Coluna

Paulo Roberto Pires

Crítica cultural

A dona da história, enfim

Na primeira biografia dedicada a ela, Elizabeth Hardwick brilha entre a genialidade de seu ensaísmo e as sombras de Robert Lowell

12maio2022 | Edição #58

Elizabeth Hardwick viveu dedicada à escrita e a um amor infeliz. Chegou a ser identificada, no crédito de uma resenha, como “esposa de Robert Lowell” antes de ajudar a fundar a New York Review of Books e se tornar uma das mais importantes assinaturas da revista. O casamento com um dos grandes poetas americanos do século passado lhe deu uma filha, incontáveis danos emocionais e sequelas duradouras. Como tantas escritoras e personagens a que dedicou análises respeitadas pelas feministas de quem tanto desconfiou, terminou como uma espécie de coadjuvante da própria história.

---------------

- **Tarefas**:
1 - Cite o trecho do texto sobre Elizabeth Hardwick entre "Na primeira biografia" e "da própria história.", inclusive.
2 - Com base no texto sobre Elizabeth Hardwick, explique o que o casamento com Robert Lowell trouxe para a vida dela.
As linhas apresentadas a seguir não têm nenhum papel nesta atividade.

- **Linhas fornecidas**:
---------------

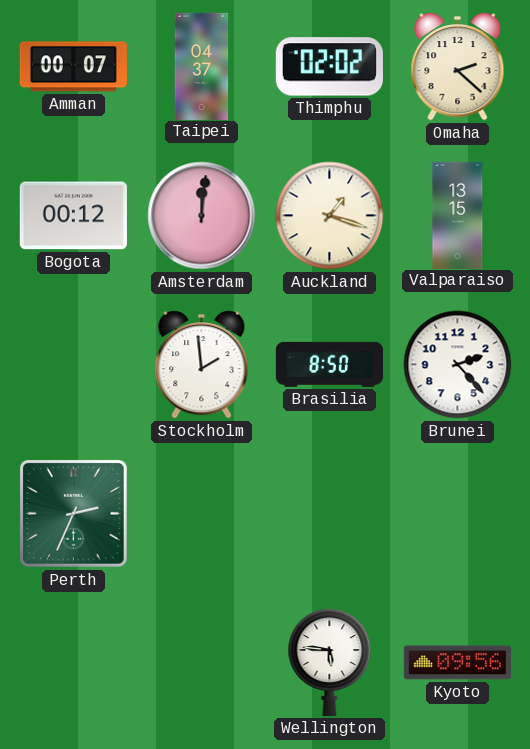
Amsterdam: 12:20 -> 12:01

---------------

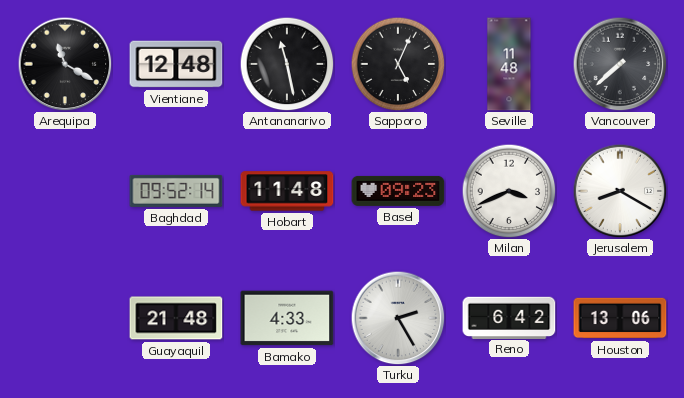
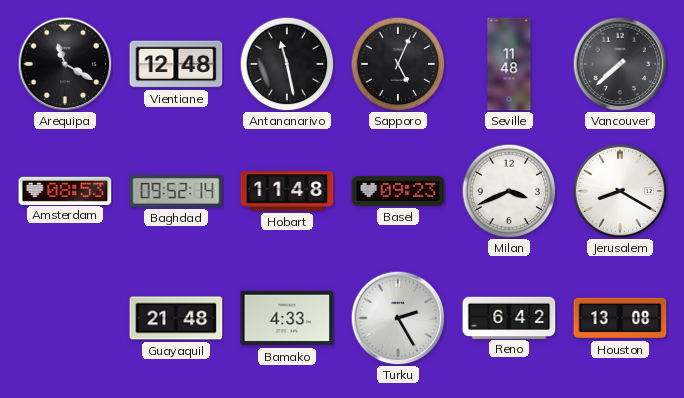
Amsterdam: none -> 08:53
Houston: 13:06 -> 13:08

---------------

- **Exercício resolvido**:
1 -
Na primeira biografia dedicada a ela, Elizabeth Hardwick brilha entre a genialidade de seu ensaísmo e as sombras de Robert Lowell

12maio2022 | Edição #58

Elizabeth Hardwick viveu dedicada à escrita e a um amor infeliz. Chegou a ser identificada, no crédito de uma resenha, como “esposa de Robert Lowell” antes de ajudar a fundar a New York Review of Books e se tornar uma das mais importantes assinaturas da revista. O casamento com um dos grandes poetas americanos do século passado lhe deu uma filha, incontáveis danos emocionais e sequelas duradouras. Como tantas escritoras e personagens a que dedicou análises respeitadas pelas feministas de quem tanto desconfiou, terminou como uma espécie de coadjuvante da própria história.

2 - O casamento com Robert Lowell, um dos grandes poetas americanos do século passado, deu a Elizabeth Hardwick uma filha. Também lhe trouxe incontáveis danos emocionais e sequelas duradouras.